Your instructions —
Read the records below and report each line in which "down" occurs.

Input for this task —
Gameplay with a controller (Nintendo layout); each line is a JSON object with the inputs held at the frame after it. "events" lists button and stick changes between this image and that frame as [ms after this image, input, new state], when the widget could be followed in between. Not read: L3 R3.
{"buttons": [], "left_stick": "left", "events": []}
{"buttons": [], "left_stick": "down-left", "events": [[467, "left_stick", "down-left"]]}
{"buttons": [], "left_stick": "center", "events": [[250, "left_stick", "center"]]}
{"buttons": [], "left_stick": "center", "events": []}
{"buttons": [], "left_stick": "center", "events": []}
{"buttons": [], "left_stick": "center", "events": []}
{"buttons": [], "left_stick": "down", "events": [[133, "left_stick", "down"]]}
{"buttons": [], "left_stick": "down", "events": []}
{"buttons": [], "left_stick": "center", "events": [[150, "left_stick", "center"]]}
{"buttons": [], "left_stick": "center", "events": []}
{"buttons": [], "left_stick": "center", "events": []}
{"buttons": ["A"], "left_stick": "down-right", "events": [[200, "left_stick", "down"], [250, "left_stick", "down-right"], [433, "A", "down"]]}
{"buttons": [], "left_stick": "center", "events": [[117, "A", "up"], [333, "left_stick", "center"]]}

Solution —
{"buttons": [], "left_stick": "down-left", "events": [[467, "left_stick", "down-left"]]}
{"buttons": [], "left_stick": "down", "events": [[133, "left_stick", "down"]]}
{"buttons": [], "left_stick": "down", "events": []}
{"buttons": ["A"], "left_stick": "down-right", "events": [[200, "left_stick", "down"], [250, "left_stick", "down-right"], [433, "A", "down"]]}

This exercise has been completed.